Despite similarities in abuse instances across gender, international funding mechanisms—such as the U.S. President’s Emergency Plan for AIDS Relief and the United Nations task force on protection from sexual exploitation and abuse—often place special emphasis on protecting girls, while neglecting the need to protect orphaned boys from abuse.
“The findings show that boys are as vulnerable to abuse as girls,” Gray said. “Funding for support services often focuses on girls, but investment in boys is critically important, too. Providing support to boys not only protects them, but aids in preventing the cycle of abuse. Ultimately, that prevention helps protect both girls and boys.”
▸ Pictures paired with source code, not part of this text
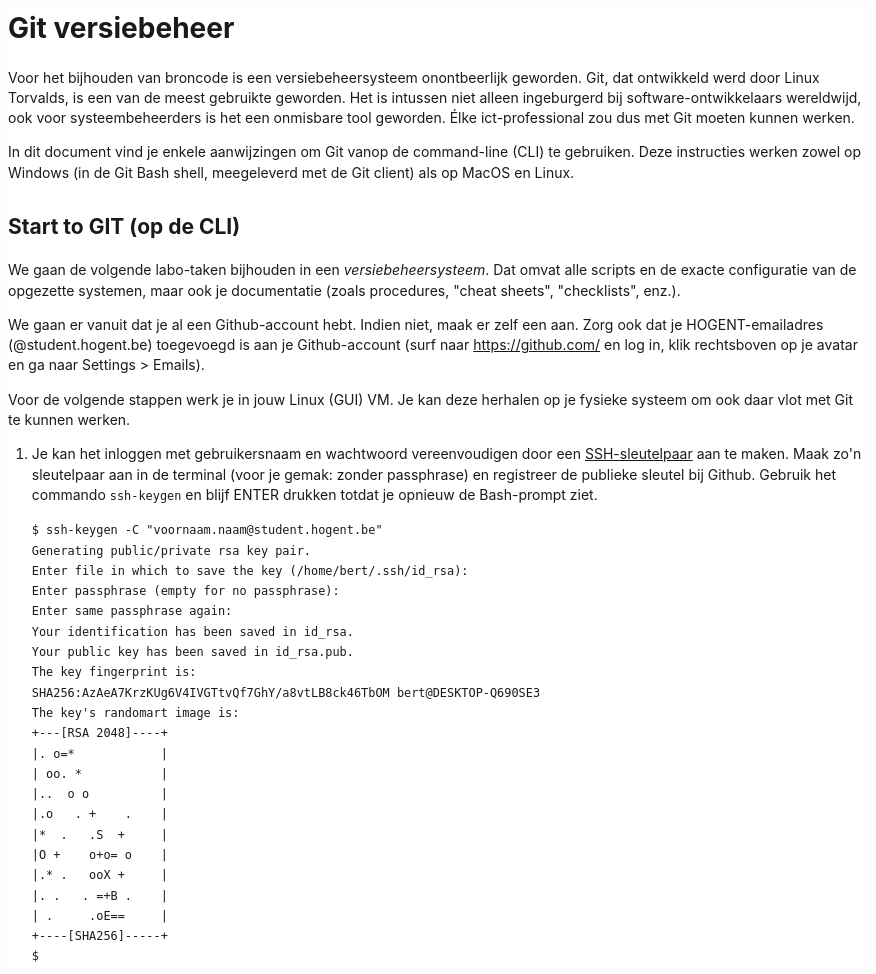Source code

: # Git versiebeheer

Voor het bijhouden van broncode is een versiebeheersysteem onontbeerlijk geworden. Git, dat ontwikkeld werd door Linux Torvalds, is een van de meest gebruikte geworden. Het is intussen niet alleen ingeburgerd bij software-ontwikkelaars wereldwijd, ook voor systeembeheerders is het een onmisbare tool geworden. Élke ict-professional zou dus met Git moeten kunnen werken.

In dit document vind je enkele aanwijzingen om Git vanop de command-line (CLI) te gebruiken. Deze instructies werken zowel op Windows (in de Git Bash shell, meegeleverd met de Git client) als op MacOS en Linux.

## Start to GIT (op de CLI)

We gaan de volgende labo-taken bijhouden in een *versiebeheersysteem*. Dat omvat alle scripts en de exacte configuratie van de opgezette systemen, maar ook je documentatie (zoals procedures, "cheat sheets", "checklists", enz.).

We gaan er vanuit dat je al een Github-account hebt. Indien niet, maak er zelf een aan. Zorg ook dat je HOGENT-emailadres (@student.hogent.be) toegevoegd is aan je Github-account (surf naar <https://github.com/> en log in, klik rechtsboven op je avatar en ga naar Settings > Emails).

Voor de volgende stappen werk je in jouw Linux (GUI) VM. Je kan deze herhalen op je fysieke systeem om ook daar vlot met Git te kunnen werken.

1. Je kan het inloggen met gebruikersnaam en wachtwoord vereenvoudigen door een [SSH-sleutelpaar](https://docs.github.com/en/authentication/connecting-to-github-with-ssh/adding-a-new-ssh-key-to-your-github-account) aan te maken. Maak zo'n sleutelpaar aan in de terminal (voor je gemak: zonder passphrase) en registreer de publieke sleutel bij Github. Gebruik het commando `ssh-keygen` en blijf ENTER drukken totdat je opnieuw de Bash-prompt ziet.

    ```console
    $ ssh-keygen -C "voornaam.naam@student.hogent.be"
    Generating public/private rsa key pair.
    Enter file in which to save the key (/home/bert/.ssh/id_rsa):
    Enter passphrase (empty for no passphrase):
    Enter same passphrase again:
    Your identification has been saved in id_rsa.
    Your public key has been saved in id_rsa.pub.
    The key fingerprint is:
    SHA256:AzAeA7KrzKUg6V4IVGTtvQf7GhY/a8vtLB8ck46TbOM bert@DESKTOP-Q690SE3
    The key's randomart image is:
    +---[RSA 2048]----+
    |. o=*            |
    | oo. *           |
    |..  o o          |
    |.o   . +    .    |
    |*  .   .S  +     |
    |O +    o+o= o    |
    |.* .   ooX +     |
    |. .   . =+B .    |
    | .     .oE==     |
    +----[SHA256]-----+
    $
    ```
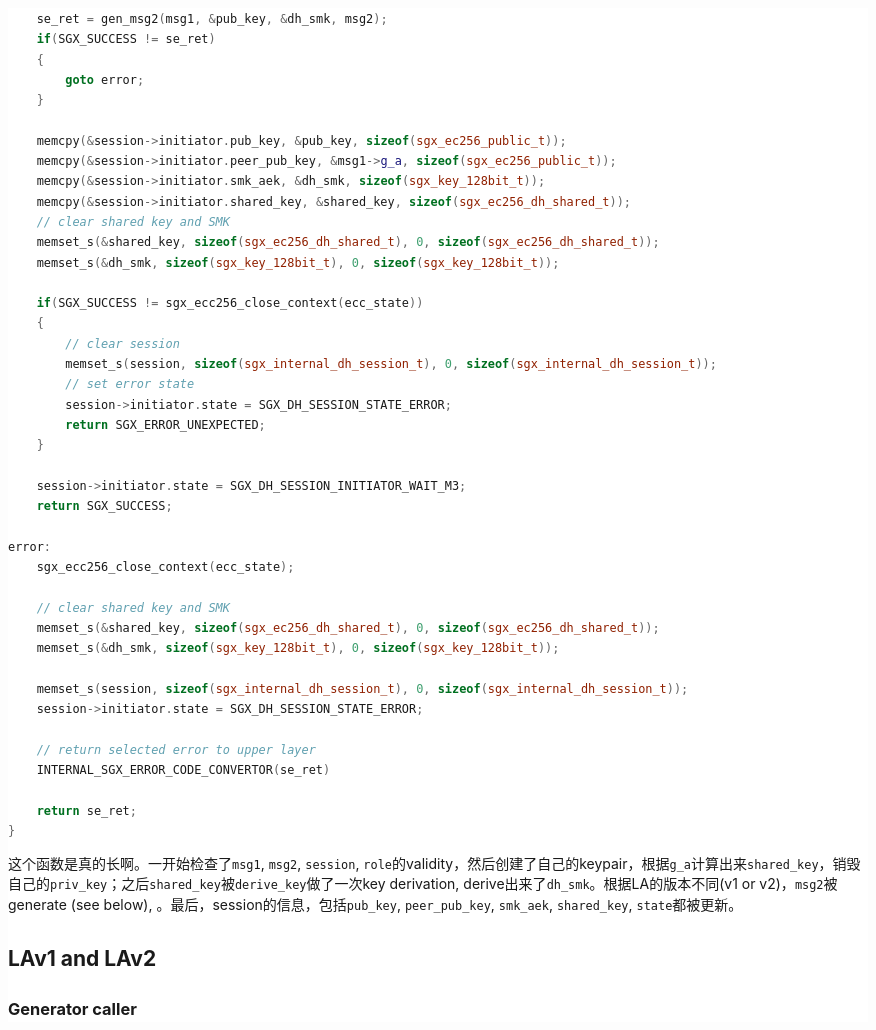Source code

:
 ```cpp
    se_ret = gen_msg2(msg1, &pub_key, &dh_smk, msg2);
    if(SGX_SUCCESS != se_ret)
    {
        goto error;
    }

    memcpy(&session->initiator.pub_key, &pub_key, sizeof(sgx_ec256_public_t));
    memcpy(&session->initiator.peer_pub_key, &msg1->g_a, sizeof(sgx_ec256_public_t));
    memcpy(&session->initiator.smk_aek, &dh_smk, sizeof(sgx_key_128bit_t));
    memcpy(&session->initiator.shared_key, &shared_key, sizeof(sgx_ec256_dh_shared_t));
    // clear shared key and SMK
    memset_s(&shared_key, sizeof(sgx_ec256_dh_shared_t), 0, sizeof(sgx_ec256_dh_shared_t));
    memset_s(&dh_smk, sizeof(sgx_key_128bit_t), 0, sizeof(sgx_key_128bit_t));

    if(SGX_SUCCESS != sgx_ecc256_close_context(ecc_state))
    {
        // clear session
        memset_s(session, sizeof(sgx_internal_dh_session_t), 0, sizeof(sgx_internal_dh_session_t));
        // set error state
        session->initiator.state = SGX_DH_SESSION_STATE_ERROR;
        return SGX_ERROR_UNEXPECTED;
    }

    session->initiator.state = SGX_DH_SESSION_INITIATOR_WAIT_M3;
    return SGX_SUCCESS;

error:
    sgx_ecc256_close_context(ecc_state);

    // clear shared key and SMK
    memset_s(&shared_key, sizeof(sgx_ec256_dh_shared_t), 0, sizeof(sgx_ec256_dh_shared_t));
    memset_s(&dh_smk, sizeof(sgx_key_128bit_t), 0, sizeof(sgx_key_128bit_t));

    memset_s(session, sizeof(sgx_internal_dh_session_t), 0, sizeof(sgx_internal_dh_session_t));
    session->initiator.state = SGX_DH_SESSION_STATE_ERROR;

    // return selected error to upper layer
    INTERNAL_SGX_ERROR_CODE_CONVERTOR(se_ret)

    return se_ret;
}
```

这个函数是真的长啊。一开始检查了`msg1`, `msg2`, `session`, `role`的validity，然后创建了自己的keypair，根据`g_a`计算出来`shared_key`，销毁自己的`priv_key`；之后`shared_key`被`derive_key`做了一次key derivation, derive出来了`dh_smk`。根据LA的版本不同(v1 or v2)，`msg2`被generate (see below), 。最后，session的信息，包括`pub_key`, `peer_pub_key`, `smk_aek`, `shared_key`, `state`都被更新。

## LAv1 and LAv2

### Generator caller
Research has shown that experiencing traumatic events such as abuse often leads to a significant long-term burden, adversely affecting one’s health, quality of life and economic productivity in adulthood. These potential outcomes reinforce the need for programs to protect both orphaned girls and boys in low- and middle-income countries who are particularly susceptible to abuse.
The research was conducted as part of the Positive Outcomes for Orphans longitudinal study in Cambodia, Ethiopia, India, Kenya and Tanzania, led by study co-author Kathryn Whetten, PhD, director of Duke University’s Center for Health Policy and Inequalities Research at the Duke Global Health Institute and professor in Duke’s Sanford School of Public Policy. The study was supported by a grant from the Eunice Kennedy Shriver National Institute of Child Health and Development.
The research team also included faculty members in Duke University’s departments of psychiatry, pediatrics and medicine and at Duke’s Center for Child and Family Health.